I will post a link shortly.

It has no headset fitted and I need help to work out what kind of headset I need to buy. I can see that the fork will need a crown race and the head tube has cups on each end. 

Does anyone have a model number and/or brand that will fit this frame? FSA or Campagnolo? 

Thanks for any help. 

Rob 

Sydney AU


----------



## realmac (Jul 28, 2009)

*photo*

Here's a quick pic I took a min ago. 

iPhone pic not so clear, best I can do for now since I can't yet post a url 

View attachment 238286


----------



## jmitro (Jun 29, 2011)

can't help with your question, but man that is a beautiful frame!


----------



## KM1.8T (Aug 11, 2007)

Nice, good luck with the build.


----------



## realmac (Jul 28, 2009)

jmitro said:


> can't help with your question, but man that is a beautiful frame!


Thanks mate. I would have preferred it in white but got a crazy deal and couldn't pass it up.


----------



## Iwannapodiumgirl (Jun 26, 2002)

hey mate... did you purchase this on eBay? and i assume your use of "mate" means you're 'strayen?

looking at the bianchi website the 2009 mono q's came stock with a FSA Orbit CE Plus headset, yet any integrated headset should work
Orbit CE Plus


----------



## realmac (Jul 28, 2009)

KM1.8T said:


> Nice, good luck with the build.


Thanks. I'll be transferring most of the components from my old bike. A mix of Sram Red and Force with new Carbon 3T bars and seat post. 

Could be a few weeks till I get the correct headset, front derailleur clamp, seat clamp, seat post etc.


----------



## realmac (Jul 28, 2009)

Iwannapodiumgirl said:


> hey mate... did you purchase this on eBay? and i assume your use of "mate" means you're 'strayen?


You assume right. 

Yes got it on eBay.


----------



## realmac (Jul 28, 2009)

The seller on ebay.com.au has already sold 6 or 7 of these and still has a 55 in celeste listed.


----------



## Iwannapodiumgirl (Jun 26, 2002)

yeah - i picked up one of the 55cms in celeste. i received it friday and about to unpack it! what build-up will you use?


----------



## realmac (Jul 28, 2009)

Iwannapodiumgirl said:


> yeah - i picked up one of the 55cms in celeste. i received it friday and about to unpack it! what build-up will you use?

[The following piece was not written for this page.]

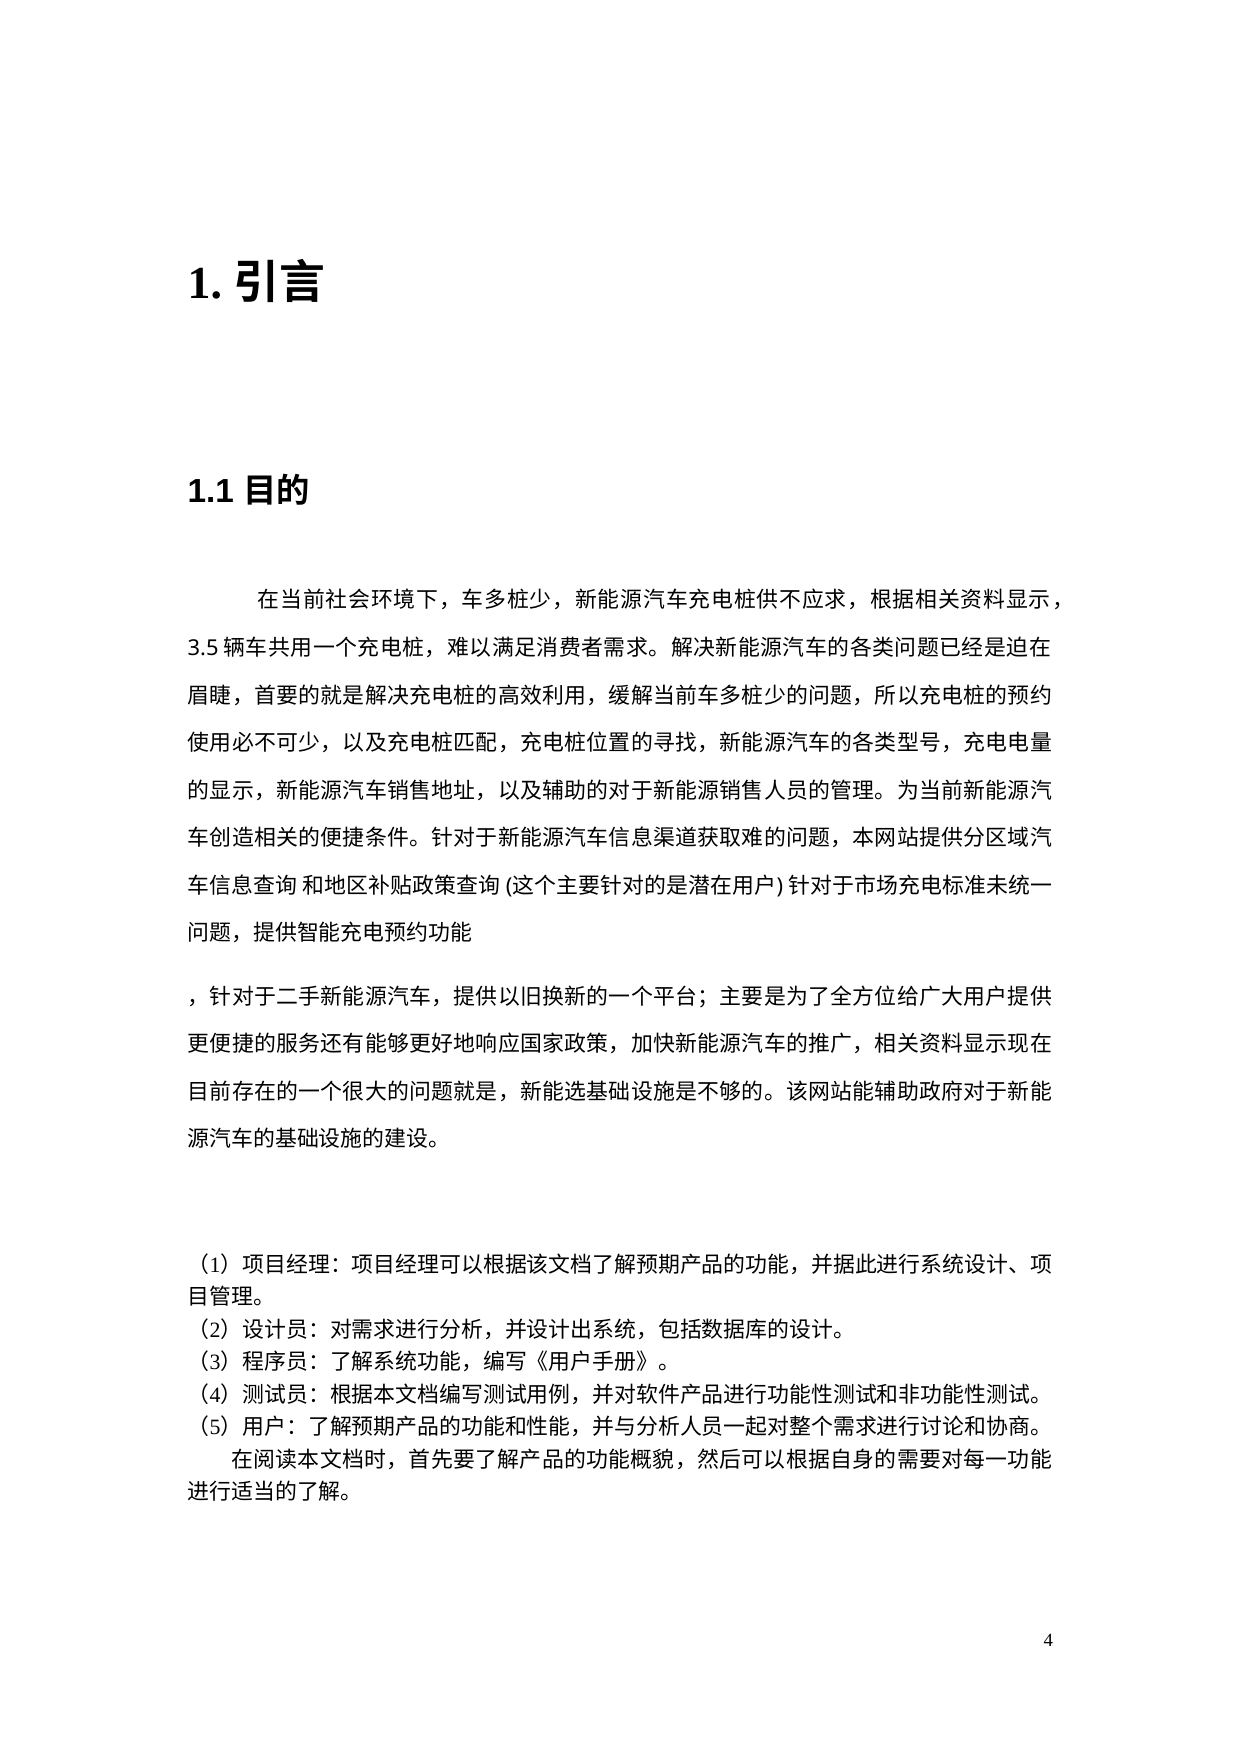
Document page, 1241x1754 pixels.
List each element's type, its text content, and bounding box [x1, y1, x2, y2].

I want a 53 in white, but alas not be.

Nice job. I initially thought that it could be a scam but was pleasantly surprised when it showed up. 

I've got a mix of Sram Red and Force, 3T Team stem, bars and Seatpost. Selle Italia SLR Team in white . Wheels are Dura Ace C24 7900s and I have a PowerTap wheel as well. 

And you?


----------



## Iwannapodiumgirl (Jun 26, 2002)

i too was concerned yet it turned out ok, right?!

i can't decide between record or super record, yet leaning towards record as i can't justify the cost for super record (nor need, yet i don't need record either). and thinking either a pair of eurus or neutrons... similar bar/stem yet thinking pro not team as i don't want a carbon combination.

did you get your headset sorted?


----------